May and Lilian love to party in only the best bars across 1930s London. Except, their real names are Wilfred and Laurence, respectively. They all had their own camp names, each and every gay... at least all those who became 'sisters' as part of their clique did. Upon these two meeting, they immediately become friends to guide each other through the experiences to come. Knowing that they were unique in their sexuality at the time brought the group together and formed a freedom of lavish nights out that was central to the queer scene for them.
Loosely based on real stories, and with the fictional characters based on true historical accounts, Jude Taylor's Is He Musical? begins with Laurence (played by Barry O’Reilly) turning on a record player, and exploring the basic set to establish the scene. From the outset, the band, who are on stage, are vital to the show, and there is involvement throughout from the musical director and pianist, Francesca Fenech, who is fantastic, and definitely displays a talent for her role; the inclusion of the musicians in the piece as a whole is a nice addition too.
Wilfred, a footman to the wealthy Lord Hemsworth, played by Teddy Hinde, makes a grand entrance with their confident introduction and explaining their non-binary identity in a way that could not be better expressed. This representation, conveyed by a non-binary actor themselves, is perfectly executed by not being a dwelling point for the show, yet still holding adequate importance due to the focus on the LGBTQ+ community, and the little exclusive world that comes with being part of it.
While the storyline lacks, and the staging doesn't have much to it, there are some stand out lines, and the vocals to compliment the fitting tracks for the era are well executed. Songs recall times from their nights out at the Trocadero bar to their attraction and desires when trying to meet someone they like, with each conducted in style- creatively, even a wine bottle was used to keep time for one. Laurence, as a budding performer, often likes to have a turn on the piano, and this is used effectively across the show. Solo conversations are used to fill gaps, but when talking to each other, the dialogue is engaging and often meaningful, particularly about seeking out their identities.
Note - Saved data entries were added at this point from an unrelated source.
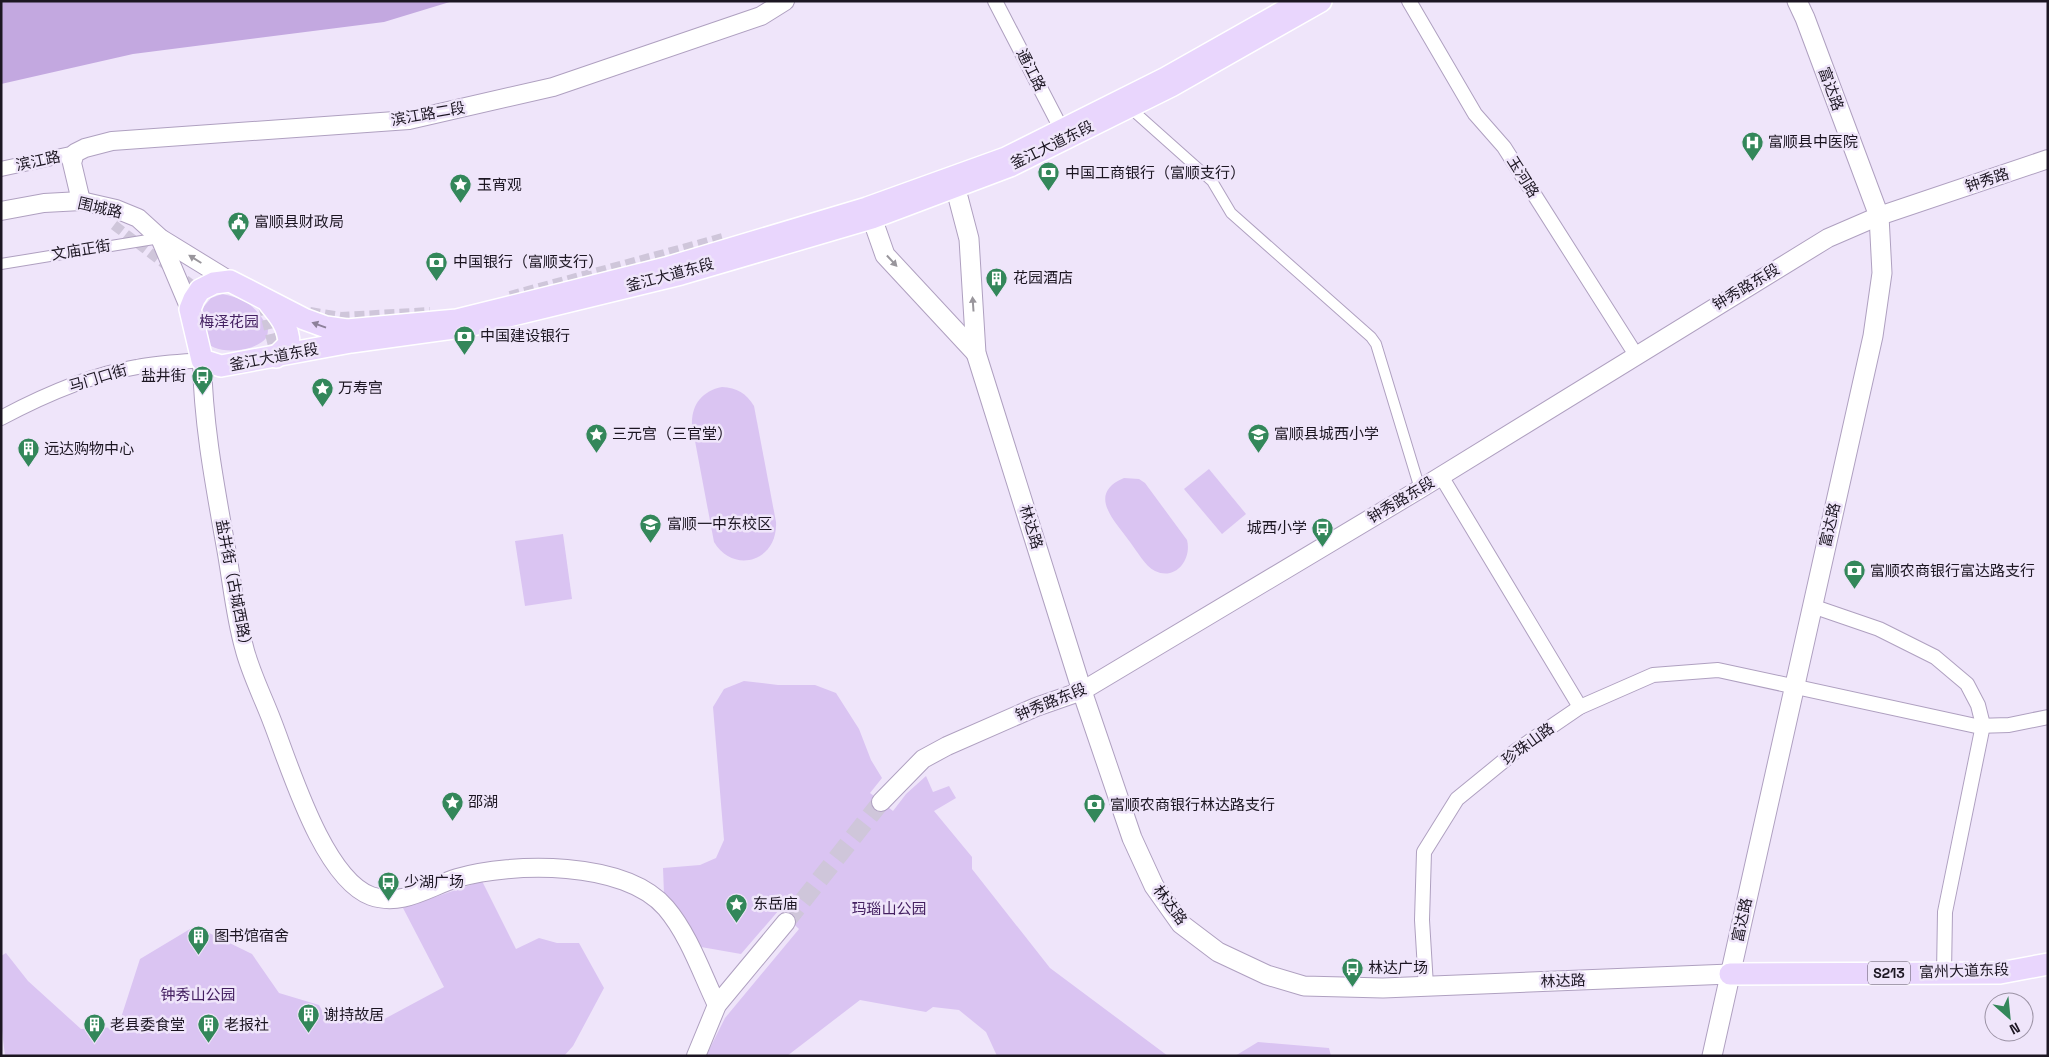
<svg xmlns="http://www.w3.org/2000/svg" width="2049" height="1057" font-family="'Space Grotesk','Noto Sans SC',sans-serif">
<rect width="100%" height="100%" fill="#efe5fa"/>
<g fill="#dac4f2">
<path d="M222 294C247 299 254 305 268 327 268 330 268 335 266 338 256 352 211 357 204 338 201 330 202 319 201 310L211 298Z"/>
<path d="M722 387C737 388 746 393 754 406L776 522C778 561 734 575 714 542L692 425C691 405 702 391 722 387Z"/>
<path d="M1209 469 1246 514 1222 534 1184 489Z"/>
<path d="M1124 478 1139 479 1145 483 1187 540C1192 559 1176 581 1155 571 1145 566 1137 551 1130 542 1115 521 1086 494 1124 478Z"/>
<path d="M563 534 572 599 525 606 515 541Z"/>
<path d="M744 681 778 685H815L836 693 859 729 871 760 882 778 870 793 893 811 906 794 926 776 933 792 949 786 956 798 934 811 972 857V869L1050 968 1168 1056H997L986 1032 959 1010 933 1007 926 1012 860 1000 787 1056H706L725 1018 799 929 779 910 741 954 701 947 676 905 664 894 663 868 700 865 716 858 724 840 713 707 724 689Z"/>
<path d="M482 881 516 949 539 938 557 943H579L604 988 573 1046 564 1056H5L1 1022V956L6 953 28 981 81 1029 118 1027 140 959 195 926 252 954 279 993 319 1005 325 1016 372 1019 375 1024 444 987 403 908Z"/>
<path d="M1258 1042 1329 1048 1331 1056H1235Z"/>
</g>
<path fill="#c3a8e0" d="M1 1H453L384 22 133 54 1 84Z"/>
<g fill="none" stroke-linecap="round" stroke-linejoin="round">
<g stroke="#cfc6da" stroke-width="10" stroke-dasharray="10 5" stroke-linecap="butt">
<path d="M114 225 201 292"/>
<path d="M510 296 723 238 728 252"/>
<path d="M263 305 274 350"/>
<path d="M310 312 341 317 430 312"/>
</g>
<path stroke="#cfc6da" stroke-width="18" stroke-dasharray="18 9" stroke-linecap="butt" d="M786 922 881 802"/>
<defs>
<g id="pedestrian">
<path d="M1129 107 1212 181 1231 213 1371 337 1376 344 1420 489"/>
<path d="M1 264 160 238"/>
</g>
<g id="minor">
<path d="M995 1 1065 136"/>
<path d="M1409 1 1475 114 1504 147 1636 355"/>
<path d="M1 169 75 153"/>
<path d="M1 418C44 395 89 375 137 367 158 363 180 362 202 360"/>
<path d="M1441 476 1580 707"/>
<path d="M1812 606 1879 629 1935 657 1967 684 1978 705 1983 725 1945 912 1944 973"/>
<path d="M1426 986 1422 920 1424 852 1457 799 1517 750 1580 707 1653 675 1718 670 1976 726 2009 725 2048 717"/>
</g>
<g id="tertiary">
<path d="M81 201 72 163 75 153 85 148 112 141 409 120 553 87 761 16 785 1"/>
<path d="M1 211 44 203 81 201 116 209 138 218 160 238 230 281"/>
<path d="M160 238 190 309"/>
<path d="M202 360C203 424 215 486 226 548 232 581 235 615 244 647 250 672 263 697 272 721 290 767 323 878 371 896 402 907 428 887 457 878 512 862 625 860 666 908 689 935 702 974 717 1005"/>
<path d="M881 802 923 759 947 746 1036 707 1082 691 1420 489 1828 238 1879 216 2048 159"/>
<path d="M696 1056 717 1005 786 922"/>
</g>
<g id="secondary">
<path d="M953 178 969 239 976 353 1082 691 1132 838 1154 886 1181 924 1218 952 1267 975 1304 986 1383 988 1730 974"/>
<path d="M872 218 885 255 976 353"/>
<path d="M1712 1056 1873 336 1882 273 1879 216 1805 18 1797 1"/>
</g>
<g id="primary">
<path d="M1302 1 1166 78 1006 158 867 208 666 268 457 320 347 330 326 327 304 319 230 281 214 283 200 290 194 299 190 309 202 360 221 366 351 342 468 326 681 274 872 218 1010 166 1171 86 1321 1"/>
<path d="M269 303C279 315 289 327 289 344L276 357"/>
<path d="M1730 974 2000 973 2048 964"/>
</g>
</defs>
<use href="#pedestrian" stroke="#afa0c0" stroke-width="12"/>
<use href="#minor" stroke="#afa0c0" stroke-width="16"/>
<use href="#tertiary" stroke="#afa0c0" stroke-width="20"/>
<use href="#secondary" stroke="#afa0c0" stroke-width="21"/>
<use href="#primary" stroke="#fff" stroke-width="24"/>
<use href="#pedestrian" stroke="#fff" stroke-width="10"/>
<use href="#minor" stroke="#fff" stroke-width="14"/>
<use href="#tertiary" stroke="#fff" stroke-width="18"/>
<use href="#secondary" stroke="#fff" stroke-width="19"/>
<use href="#primary" stroke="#e9d6fd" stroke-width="21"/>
</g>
<defs><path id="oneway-solid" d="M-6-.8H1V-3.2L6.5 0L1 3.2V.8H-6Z" transform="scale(1.25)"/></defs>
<g fill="#99969c">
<use href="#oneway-solid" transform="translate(195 259) rotate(-148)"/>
<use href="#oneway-solid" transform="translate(892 261) rotate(47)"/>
<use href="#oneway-solid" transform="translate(973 304) rotate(-94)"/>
</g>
<use fill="#8d809a" href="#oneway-solid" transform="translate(319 325) rotate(-160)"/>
<defs>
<symbol id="hospital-pin" viewBox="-11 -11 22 30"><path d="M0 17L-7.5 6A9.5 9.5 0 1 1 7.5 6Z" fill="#33875a" stroke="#efe5fa"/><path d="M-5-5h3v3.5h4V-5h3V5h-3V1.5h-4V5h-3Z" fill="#fff"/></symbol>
<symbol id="bank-pin" viewBox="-11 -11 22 30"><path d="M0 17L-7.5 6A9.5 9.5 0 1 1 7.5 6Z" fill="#33875a" stroke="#efe5fa"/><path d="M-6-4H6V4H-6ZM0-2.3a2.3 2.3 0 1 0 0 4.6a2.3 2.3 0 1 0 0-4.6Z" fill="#fff"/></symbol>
<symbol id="sight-pin" viewBox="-11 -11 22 30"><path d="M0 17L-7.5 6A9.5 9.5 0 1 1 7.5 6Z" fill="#33875a" stroke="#efe5fa"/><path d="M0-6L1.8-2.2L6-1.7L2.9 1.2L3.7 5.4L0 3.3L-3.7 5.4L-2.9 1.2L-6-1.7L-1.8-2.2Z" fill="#fff"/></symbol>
<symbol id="civic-pin" viewBox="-11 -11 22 30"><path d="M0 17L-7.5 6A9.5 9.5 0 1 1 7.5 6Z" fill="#33875a" stroke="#efe5fa"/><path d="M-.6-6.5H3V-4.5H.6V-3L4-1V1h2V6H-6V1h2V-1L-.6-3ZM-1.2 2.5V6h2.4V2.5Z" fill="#fff"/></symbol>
<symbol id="building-pin" viewBox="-11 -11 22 30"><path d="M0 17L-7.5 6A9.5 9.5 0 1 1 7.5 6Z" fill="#33875a" stroke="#efe5fa"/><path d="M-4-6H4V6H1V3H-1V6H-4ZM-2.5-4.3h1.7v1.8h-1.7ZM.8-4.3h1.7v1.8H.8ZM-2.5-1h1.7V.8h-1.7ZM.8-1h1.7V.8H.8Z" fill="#fff"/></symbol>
<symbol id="bus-pin" viewBox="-11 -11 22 30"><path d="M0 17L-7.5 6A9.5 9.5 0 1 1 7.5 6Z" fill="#33875a" stroke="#efe5fa"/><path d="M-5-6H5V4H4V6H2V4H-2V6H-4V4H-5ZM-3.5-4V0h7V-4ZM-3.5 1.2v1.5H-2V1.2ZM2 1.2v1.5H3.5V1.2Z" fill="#fff"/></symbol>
<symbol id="school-pin" viewBox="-11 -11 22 30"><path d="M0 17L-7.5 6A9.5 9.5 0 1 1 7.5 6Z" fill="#33875a" stroke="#efe5fa"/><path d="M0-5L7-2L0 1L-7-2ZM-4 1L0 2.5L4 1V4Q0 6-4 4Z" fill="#fff"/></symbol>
</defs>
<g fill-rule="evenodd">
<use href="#hospital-pin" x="1740" y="130" width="25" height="34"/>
<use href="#bank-pin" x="1036" y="160" width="25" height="34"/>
<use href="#sight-pin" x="448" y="172" width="25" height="34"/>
<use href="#civic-pin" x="226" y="210" width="25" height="34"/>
<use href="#bank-pin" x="424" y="250" width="25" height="34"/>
<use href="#building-pin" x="984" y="266" width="25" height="34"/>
<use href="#bank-pin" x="452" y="324" width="25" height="34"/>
<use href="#bus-pin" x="190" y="364" width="25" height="34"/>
<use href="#sight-pin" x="310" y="376" width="25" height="34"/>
<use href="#sight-pin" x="584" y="422" width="25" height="34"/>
<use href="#school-pin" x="1246" y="422" width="25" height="34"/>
<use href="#building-pin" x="16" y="436" width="25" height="34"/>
<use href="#school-pin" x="638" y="512" width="25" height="34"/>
<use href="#bus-pin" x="1310" y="516" width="25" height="34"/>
<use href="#bank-pin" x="1842" y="558" width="25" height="34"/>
<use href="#sight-pin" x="440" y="790" width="25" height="34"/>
<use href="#bank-pin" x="1082" y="792" width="25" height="34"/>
<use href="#bus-pin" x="376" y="870" width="25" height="34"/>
<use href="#sight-pin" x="724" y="892" width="25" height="34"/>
<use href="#building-pin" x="186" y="924" width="25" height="34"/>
<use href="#bus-pin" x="1340" y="956" width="25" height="34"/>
<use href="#building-pin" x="296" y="1002" width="25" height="34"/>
<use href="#building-pin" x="82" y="1012" width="25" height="34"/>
<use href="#building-pin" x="196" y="1012" width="25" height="34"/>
</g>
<g text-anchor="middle" stroke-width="5" stroke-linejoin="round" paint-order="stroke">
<rect fill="#efe5fa" stroke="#5b5463" stroke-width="1" x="1868" y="961.5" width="42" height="23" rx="4"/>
<g font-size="14" font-weight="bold" fill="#1c1622">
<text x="1889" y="978">S213</text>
</g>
<g font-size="15" fill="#1c1622" stroke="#efe5fa">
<text transform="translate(1031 70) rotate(63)" y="5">通江路</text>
<text transform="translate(1831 89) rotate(70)" y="5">富达路</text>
<text transform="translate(428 114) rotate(-10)" y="5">滨江路二段</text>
<text transform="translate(1052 145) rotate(-26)" y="5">釜江大道东段</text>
<text transform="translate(38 161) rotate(-12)" y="5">滨江路</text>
<text transform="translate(1523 177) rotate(58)" y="5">玉河路</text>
<text transform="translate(1987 180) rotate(-18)" y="5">钟秀路</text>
<text transform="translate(100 208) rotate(13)" y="5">围城路</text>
<text transform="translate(81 250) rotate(-9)" y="5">文庙正街</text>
<text transform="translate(670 275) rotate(-15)" y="5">釜江大道东段</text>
<text transform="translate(1746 287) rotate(-31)" y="5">钟秀路东段</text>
<text transform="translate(274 357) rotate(-11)" y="5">釜江大道东段</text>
<text transform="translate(98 378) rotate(-17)" y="5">马门口街</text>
<text transform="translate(1401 500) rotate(-31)" y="5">钟秀路东段</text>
<text transform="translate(1830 525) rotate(-77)" y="5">富达路</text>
<text transform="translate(1031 527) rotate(73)" y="5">林达路</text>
<text transform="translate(234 586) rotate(79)" y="5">盐井街（古城西路）</text>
<text transform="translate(1051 702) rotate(-22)" y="5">钟秀路东段</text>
<text transform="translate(1528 744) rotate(-36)" y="5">珍珠山路</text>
<text transform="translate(1170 905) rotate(53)" y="5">林达路</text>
<text transform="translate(1742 920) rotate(-78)" y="5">富达路</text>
<text transform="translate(1964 971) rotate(-2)" y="5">富州大道东段</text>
<text transform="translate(1563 981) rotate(-2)" y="5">林达路</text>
</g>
<g font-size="15" fill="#1c1622" stroke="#efe5fa" text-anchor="start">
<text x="1768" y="147">富顺县中医院</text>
<text x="1065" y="178">中国工商银行（富顺支行）</text>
<text x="477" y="190">玉宵观</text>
<text x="254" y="227">富顺县财政局</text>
<text x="453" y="267">中国银行（富顺支行）</text>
<text x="1013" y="283">花园酒店</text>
<text x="480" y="341">中国建设银行</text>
<text x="186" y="381" text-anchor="end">盐井街</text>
<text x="338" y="393">万寿宫</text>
<text x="612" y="439">三元宫（三官堂）</text>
<text x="1274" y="439">富顺县城西小学</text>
<text x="44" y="454">远达购物中心</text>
<text x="667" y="529">富顺一中东校区</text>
<text x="1307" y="533" text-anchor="end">城西小学</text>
<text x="1870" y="576">富顺农商银行富达路支行</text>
<text x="468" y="807">邵湖</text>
<text x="1110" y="810">富顺农商银行林达路支行</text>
<text x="404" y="887">少湖广场</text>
<text x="753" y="909">东岳庙</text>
<text x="214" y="941">图书馆宿舍</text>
<text x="1368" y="973">林达广场</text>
<text x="324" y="1020">谢持故居</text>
<text x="110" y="1030">老县委食堂</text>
<text x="224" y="1030">老报社</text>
</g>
<g font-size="15" fill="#442061" stroke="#efe5fa">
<text x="229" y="327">梅泽花园</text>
<text x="889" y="914">玛瑙山公园</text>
<text x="198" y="1000">钟秀山公园</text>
</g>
</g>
<rect width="2049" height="1057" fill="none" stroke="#1c1622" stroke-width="5"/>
<g transform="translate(2009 1017) rotate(153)"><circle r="24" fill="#efe5fa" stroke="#9b92a4"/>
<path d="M0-4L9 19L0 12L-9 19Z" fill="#33875a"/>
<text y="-8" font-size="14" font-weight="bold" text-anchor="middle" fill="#1c1622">N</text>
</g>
</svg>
When the unconventional 'Caravan Club' comes about, so does some division, as this new place exclusively for the queer community is seen as a change to their already thriving group, though one where Laurence feels he has found his crowd, as it is liberating, and a place of both love and exciting dangers to him. Later on, near the end of the piece, after both Laurence and Wilfred have reunited after escaping London with their failed love affairs, it is supposed that they are speaking in present-day, reminiscing of the differences to the place as it has become more openly accepting of the LGBTQ+ community, though with minimal alterations on stage, this is a little difficult to tell that it is current. If clearer, it could appear to be a more sincere ending, to showcase the progression that has been made over those years.
Overall, Is He Musical?, directed by Matt Powell, has been cast well, and has the beginnings of a wonderful score; while it may be absent in some areas, it definitely has potential with further development.